§ AIM: Report how many lines below contain the string "sketchPlane", with case counting, and give only the number.

§ DATASET:
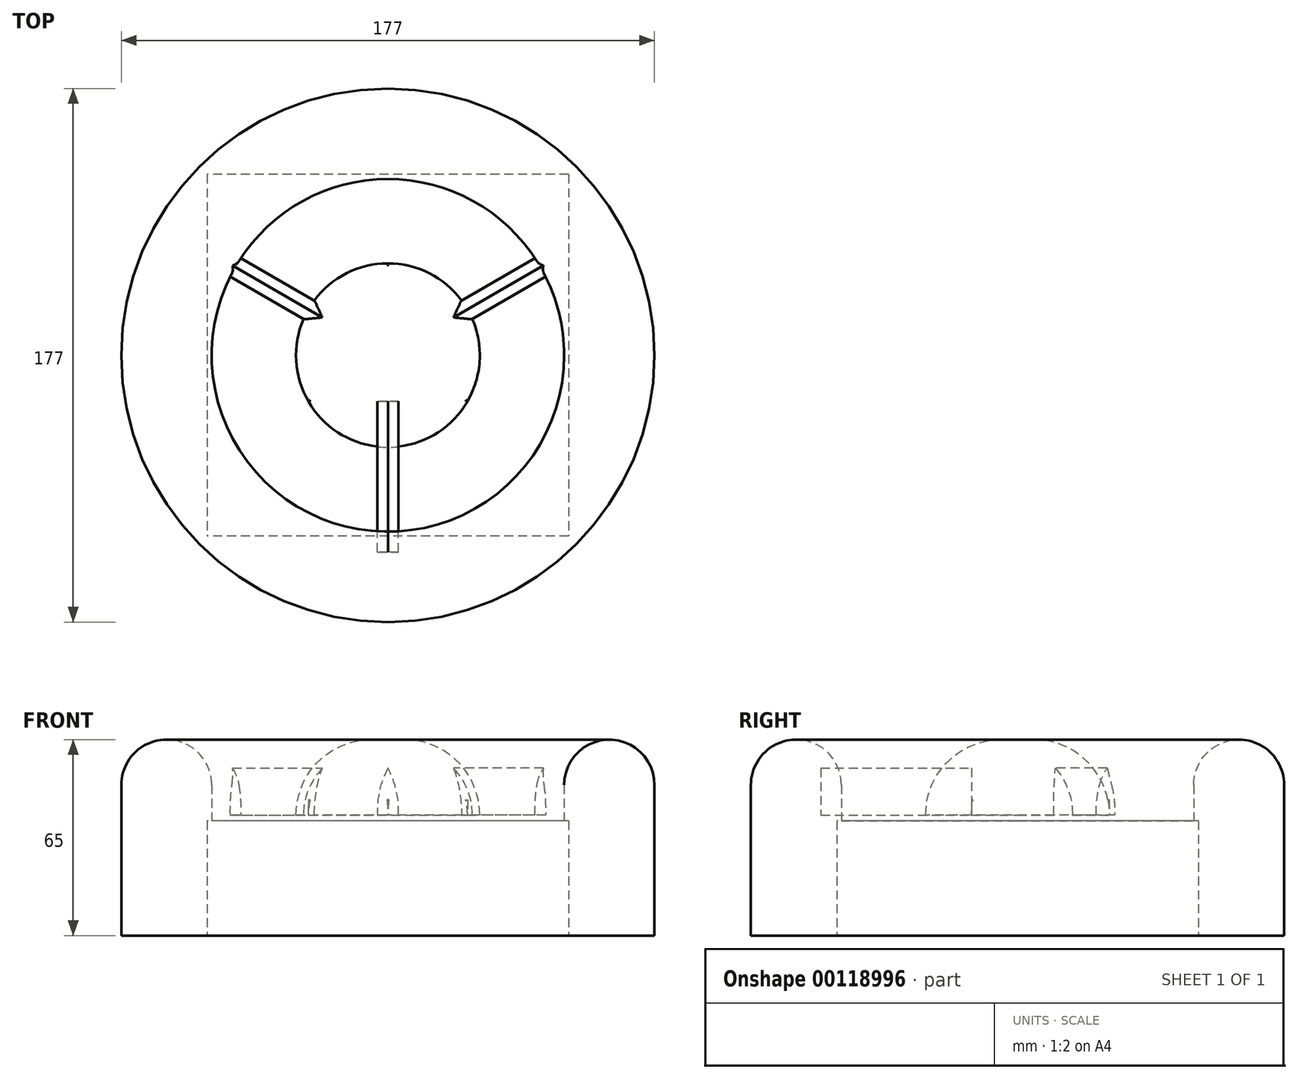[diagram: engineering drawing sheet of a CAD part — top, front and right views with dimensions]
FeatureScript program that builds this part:
annotation { "Feature Type Name" : "Feature", "Feature Type Description" : "" }
export const myFeature = defineFeature(function(context is Context, id is Id, definition is map)
    precondition{}
    {
        {
            var Q0;
            Q0=qCreatedBy(makeId("Top.planeOp"),FACE);
            var sketch = newSketch(context, id + "F0", { "sketchPlane" : qUnion([Q0])});
            skCircle(sketch, "E0", {"center": v(0, 0) * mm, "radius": 30.5 * mm});
            skCircle(sketch, "E1", {"center": v(0, 0) * mm, "radius": 58.5 * mm});
            skCircle(sketch, "E2", {"center": v(0, 0) * mm, "radius": 88.5 * mm});
            skLineSegment(sketch, "E3", {"start": v(0, 30.5) * mm, "end": v(-26.41, -15.25) * mm});
            skLineSegment(sketch, "E4", {"start": v(0, 30.5) * mm, "end": v(26.41, -15.25) * mm});
            skLineSegment(sketch, "E5", {"start": v(-26.41, -15.25) * mm, "end": v(26.41, -15.25) * mm});
            skSolve(sketch);
        }
        {
            var Q0;
            Q0=makeQuery(id+"F0.imprint","IMPRINT",FACE,{"disambiguationData":[TD([[makeQuery(id+"F0.imprint","IMPRINT",EDGE,{"derivedFrom":sQuery(id+"F0.wireOp",EDGE,"E0")}),1.0]])]});
            var Q1;
            Q1=makeQuery(id+"F0.imprint","IMPRINT",FACE,{"disambiguationData":[TD([[makeQuery(id+"F0.imprint","IMPRINT",EDGE,{"derivedFrom":sQuery(id+"F0.wireOp",EDGE,"E3")}),1.0]])]});
            extrude(context, id + "F1", {"entities" : qUnion([Q0, Q1]), "depth" : 25 * mm});
        }
        {
            var Q0;
            Q0=makeQuery(id+"F0.imprint","IMPRINT",FACE,{"disambiguationData":[TD([[makeQuery(id+"F0.imprint","IMPRINT",EDGE,{"derivedFrom":sQuery(id+"F0.wireOp",EDGE,"E3")}),1.0]])]});
            extrude(context, id + "F2", {"entities" : qUnion([Q0]), "depth" : 5 * mm});
        }
        {
            var Q0;
            Q0=makeQuery(id+"F1.opExtrude","CAP_EDGE",EDGE,{"disambiguationData":[OSD([sQuery(id+"F0.wireOp",EDGE,"E0")])],"isStart":false});
            fillet(context, id + "F3", {"entities" : qUnion([Q0]), "radius" : 25 * mm, "tangentPropagation" : true, "allowEdgeOverflow" : false});
        }
        {
            var Q0;
            Q0 = qSketchRegion(id + "F0", true);
            extrude(context, id + "F4", {"entities" : qUnion([Q0]), "depth" : 25 * mm, "hasSecondDirection" : true, "secondDirectionOppositeDirection" : true, "secondDirectionDepth" : 40 * mm});
        }
        {
            var Q0;
            Q0=makeQuery(id+"F4.opExtrude","CAP_FACE",FACE,{"disambiguationData":[OSD([sQuery(id+"F0.wireOp",EDGE,"E1"),sQuery(id+"F0.wireOp",EDGE,"E2")])],"isStart":false});
            var Q1;
            Q1=makeQuery(id+"F4.opExtrude","CAP_EDGE",EDGE,{"disambiguationData":[OSD([sQuery(id+"F0.wireOp",EDGE,"E2")])],"isStart":false});
            var Q2;
            Q2=makeQuery(id+"F4.opExtrude","CAP_EDGE",EDGE,{"disambiguationData":[OSD([sQuery(id+"F0.wireOp",EDGE,"E1")])],"isStart":false});
            fillet(context, id + "F5", {"entities" : qUnion([Q0, Q1, Q2]), "radius" : 15 * mm, "tangentPropagation" : true, "allowEdgeOverflow" : false});
        }
        {
            var Q0;
            Q0=makeQuery(id+"F4.opExtrude","CAP_FACE",FACE,{"disambiguationData":[OSD([sQuery(id+"F0.wireOp",EDGE,"E1"),sQuery(id+"F0.wireOp",EDGE,"E2")])],"isStart":true});
            var sketch = newSketch(context, id + "F6", { "sketchPlane" : qUnion([Q0])});
            skLineSegment(sketch, "E6.bottom", {"start": v(60, -60) * mm, "end": v(-60, -60) * mm});
            skLineSegment(sketch, "E6.top", {"start": v(60, 60) * mm, "end": v(-60, 60) * mm});
            skLineSegment(sketch, "E6.left", {"start": v(60, -60) * mm, "end": v(60, 60) * mm});
            skLineSegment(sketch, "E6.right", {"start": v(-60, -60) * mm, "end": v(-60, 60) * mm});
            skPoint(sketch, "E6.middle", {"position": v(0, 0) * mm});
            skSolve(sketch);
        }
        {
            var Q0;
            Q0=makeQuery(id+"F6.imprint","IMPRINT",FACE,{"disambiguationData":[TD([[makeQuery(id+"F6.imprint","IMPRINT",EDGE,{"derivedFrom":sQuery(id+"F6.wireOp",EDGE,"E6.bottom")}),-1.0]])]});
            extrude(context, id + "F7", {"entities" : qUnion([Q0]), "operationType" : NewBodyOperationType.REMOVE, "oppositeDirection" : true, "depth" : 38 * mm});
        }
        {
            var Q0;
            Q0=makeQuery(id+"F2.opExtrude","SWEPT_FACE",FACE,{"disambiguationData":[OSD([sQuery(id+"F0.wireOp",EDGE,"E5")])]});
            var sketch = newSketch(context, id + "F8", { "sketchPlane" : qUnion([Q0])});
            skArc(sketch, "E7", {"start": v(3.5, 0) * mm, "mid": v(2.8, 8) * mm, "end": v(0, 15.53) * mm});
            skArc(sketch, "E8", {"start": v(0, 15.53) * mm, "mid": v(-2.8, 8) * mm, "end": v(-3.5, 0) * mm});
            skLineSegment(sketch, "E9", {"start": v(-3.5, 0) * mm, "end": v(3.5, 0) * mm});
            skSolve(sketch);
        }
        {
            var Q0;
            Q0 = qSketchRegion(id + "F8", true);
            extrude(context, id + "F9", {"entities" : qUnion([Q0]), "depth" : 50 * mm});
        }
        {
            var Q0;
            Q0=makeQuery(id+"F2.opExtrude","SWEPT_FACE",FACE,{"disambiguationData":[OSD([sQuery(id+"F0.wireOp",EDGE,"E3")])]});
            var sketch = newSketch(context, id + "F10", { "sketchPlane" : qUnion([Q0])});
            skArc(sketch, "E10", {"start": v(3.5, 0) * mm, "mid": v(2.8, 8) * mm, "end": v(0, 15.53) * mm});
            skArc(sketch, "E11", {"start": v(0, 15.53) * mm, "mid": v(-2.8, 8) * mm, "end": v(-3.5, 0) * mm});
            skLineSegment(sketch, "E12", {"start": v(-3.5, 0) * mm, "end": v(3.5, 0) * mm});
            skSolve(sketch);
        }
        {
            var Q0;
            {var subQ0=sQuery(id+"F10.wireOp",EDGE,"E11");var subQ1=sQuery(id+"F10.wireOp",EDGE,"E10");var subQ2=makeQuery(id+"F10.imprint","INTERSECT",VERTEX,{"derivedFrom":[subQ1,subQ0]});Q0=makeQuery(id+"F10.imprint","IMPRINT",FACE,{"disambiguationData":[TD([[makeQuery(id+"F10.imprint","IMPRINT",EDGE,{"disambiguationData":[TD([[subQ2,1.0]])],"derivedFrom":subQ1}),1.0]])]});}
            var Q1;
            {var subQ0=sQuery(id+"F10.wireOp",EDGE,"E12");Q1=makeQuery(id+"F10.imprint","IMPRINT",FACE,{"disambiguationData":[TD([[makeQuery(id+"F10.imprint","IMPRINT",EDGE,{"derivedFrom":subQ0}),1.0]])]});}
            extrude(context, id + "F11", {"entities" : qUnion([Q0, Q1]), "operationType" : NewBodyOperationType.ADD, "depth" : 50 * mm});
        }
        {
            var Q0;
            Q0=makeQuery(id+"F2.opExtrude","SWEPT_FACE",FACE,{"disambiguationData":[OSD([sQuery(id+"F0.wireOp",EDGE,"E4")])]});
            var sketch = newSketch(context, id + "F12", { "sketchPlane" : qUnion([Q0])});
            skArc(sketch, "E13", {"start": v(3.5, 0) * mm, "mid": v(2.8, 8) * mm, "end": v(0, 15.53) * mm});
            skArc(sketch, "E14", {"start": v(0, 15.53) * mm, "mid": v(-2.8, 8) * mm, "end": v(-3.5, 0) * mm});
            skLineSegment(sketch, "E15", {"start": v(-3.5, 0) * mm, "end": v(3.5, 0) * mm});
            skSolve(sketch);
        }
        {
            var Q0;
            {var subQ0=sQuery(id+"F12.wireOp",EDGE,"E15");Q0=makeQuery(id+"F12.imprint","IMPRINT",FACE,{"disambiguationData":[TD([[makeQuery(id+"F12.imprint","IMPRINT",EDGE,{"derivedFrom":subQ0}),-1.0]])]});}
            var Q1;
            {var subQ0=sQuery(id+"F12.wireOp",EDGE,"E14");var subQ1=sQuery(id+"F12.wireOp",EDGE,"E13");var subQ2=makeQuery(id+"F12.imprint","INTERSECT",VERTEX,{"derivedFrom":[subQ1,subQ0]});Q1=makeQuery(id+"F12.imprint","IMPRINT",FACE,{"disambiguationData":[TD([[makeQuery(id+"F12.imprint","IMPRINT",EDGE,{"disambiguationData":[TD([[subQ2,1.0]])],"derivedFrom":subQ1}),1.0]])]});}
            extrude(context, id + "F13", {"entities" : qUnion([Q0, Q1]), "operationType" : NewBodyOperationType.ADD, "depth" : 50 * mm});
        }
    });
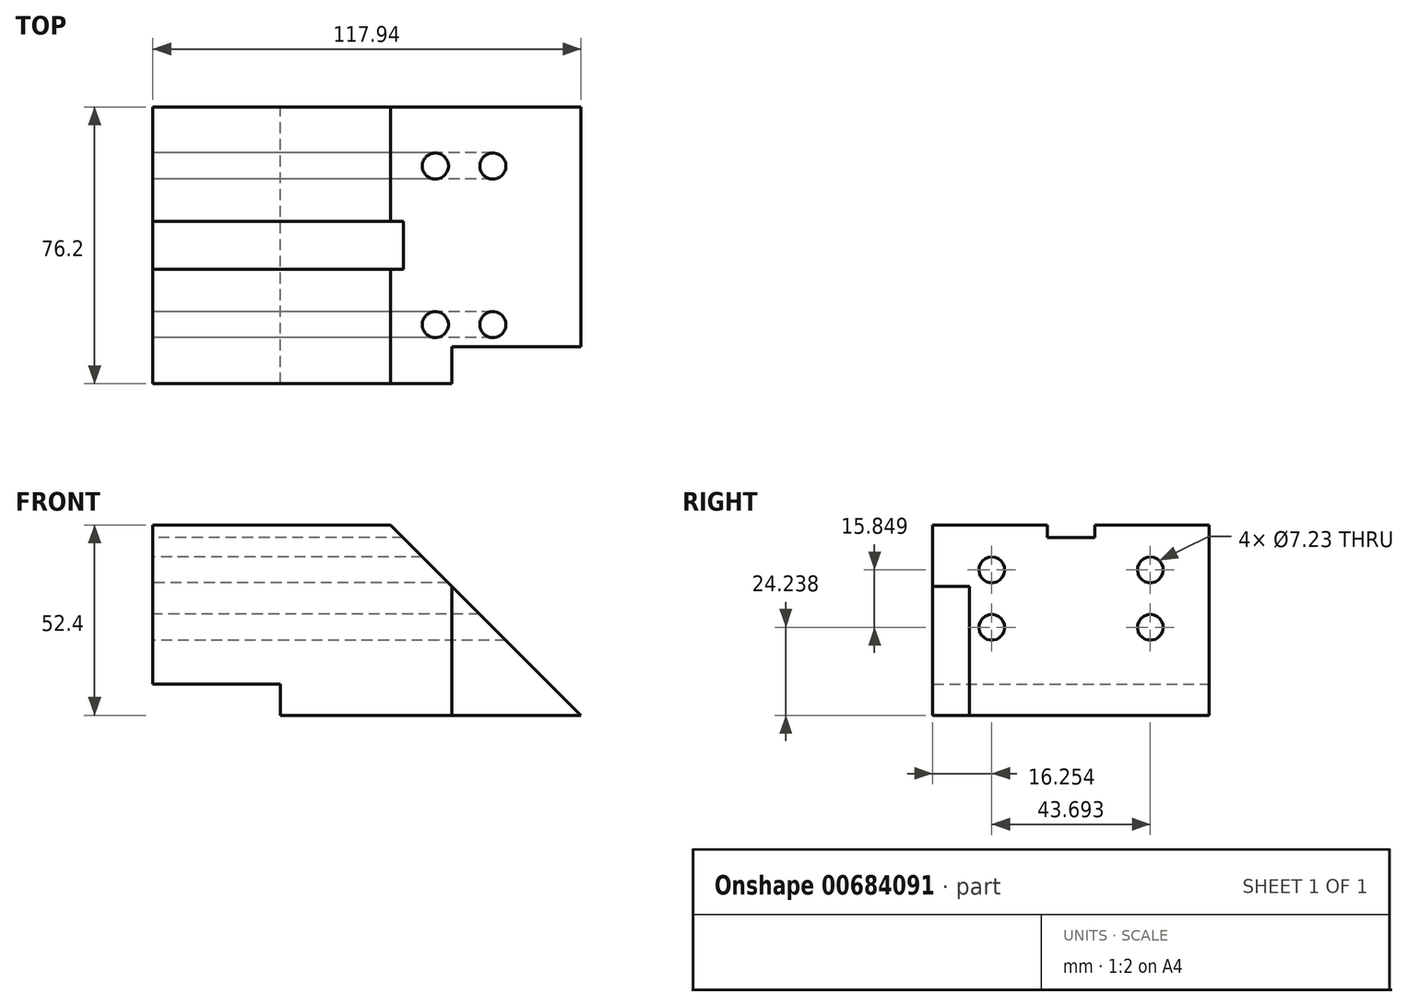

§ SOLUTION FOR THIS PROBLEM: 5